Carried Interest, Again
March 5, 2013 at 11:51 am
The Times allowed two op-ed pieces over three days calling for an end to the capital gains tax treatment of carried interest earned by managers of investment partnerships. Yet when someone wants to defend the current tax treatment, the article isn't allowed into the physical newspaper at all, but shunted into the online "Dealbook" area. From the article, by Steve Judge, the president and chief executive of the Private Equity Growth Capital Council:
The aristocratic argument presented by Ms. de Rothschild and others that capital gains treatment should only be available to those with money to invest would advance a policy that puts a higher value on financial contributions than vision, hard work and other forms of "sweat equity."
The underlying principle is no different than two friends who partner together to purchase a restaurant.
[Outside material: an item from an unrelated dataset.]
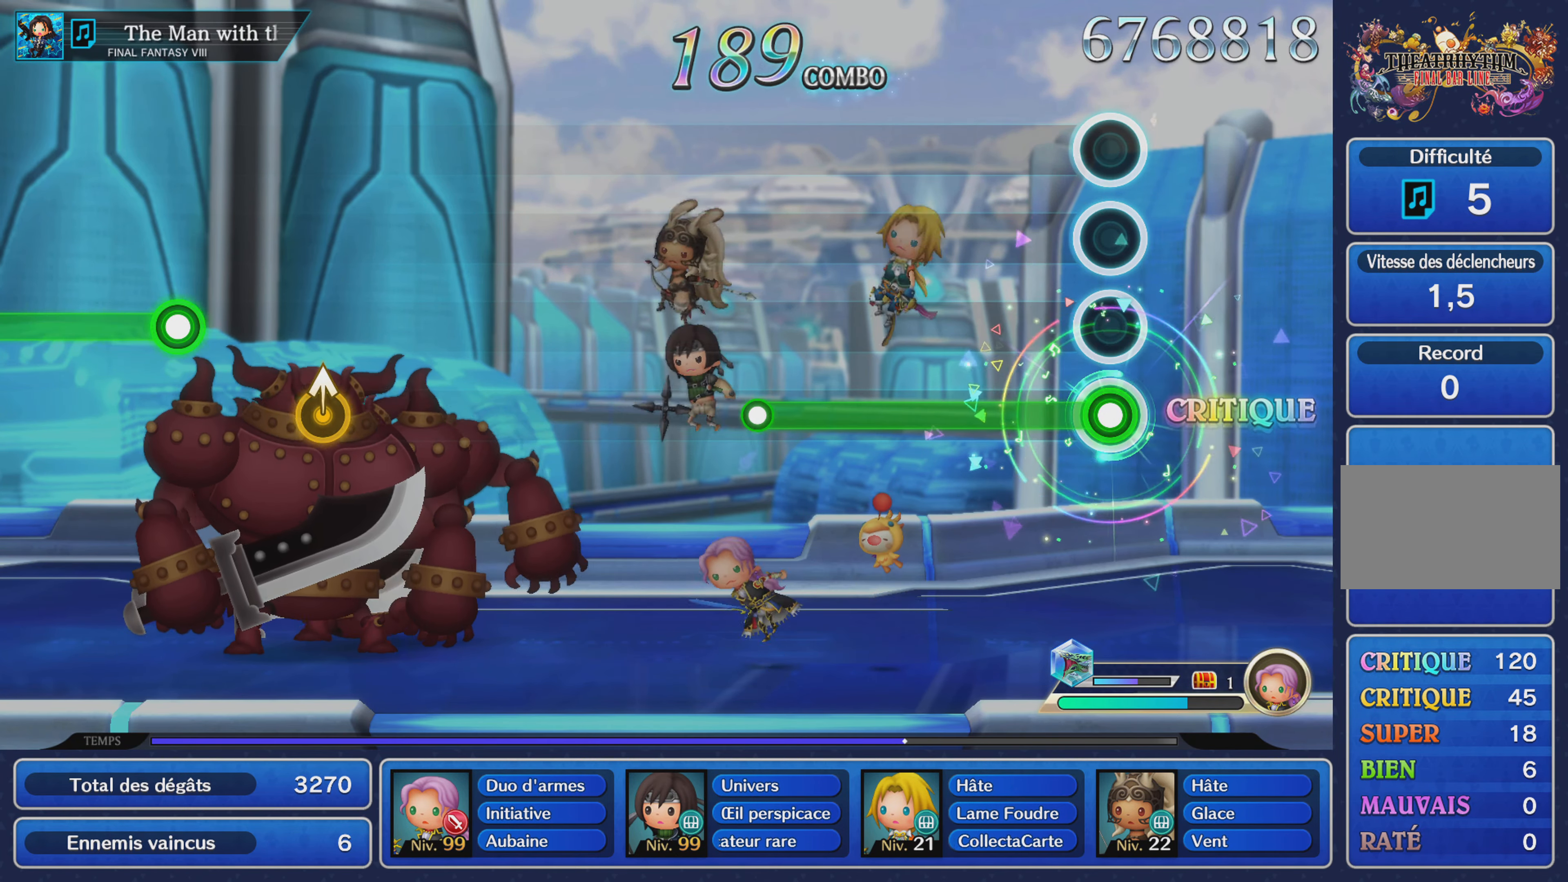
{"buttons": ["R1"], "left_stick": "center", "right_stick": "center", "events": []}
One might bring capital and the other brings expertise. The restaurant could be in disrepair or a great concept that needs additional capital to expand. The chef identifies the restaurant to buy and possesses the skills to manage the restaurant and add value to the enterprise over time. The friend has the capital to invest, but doesn't possess the operational or investment skills to generate a return.
When they sell the restaurant years later, both partners receive capital gains treatment on their long-term investment. A private equity partnership works in the same way. This is Partnership Law 101.
… The Joint Committee on Taxation, a nonpartisan committee of Congress, has pegged the additional revenue from carried interest at just $16.85 billion over 10 years. The joint committee estimate even includes the controversial enterprise value provision, which experts believe constitutes two-thirds of the total revenue assumption.
We had pointed out here at Smartertimes that one of the Times op-eds got the revenue estimate wrong, mistakenly confusing single-year numbers with ten-year numbers. Yet the Times has yet to correct the mistake.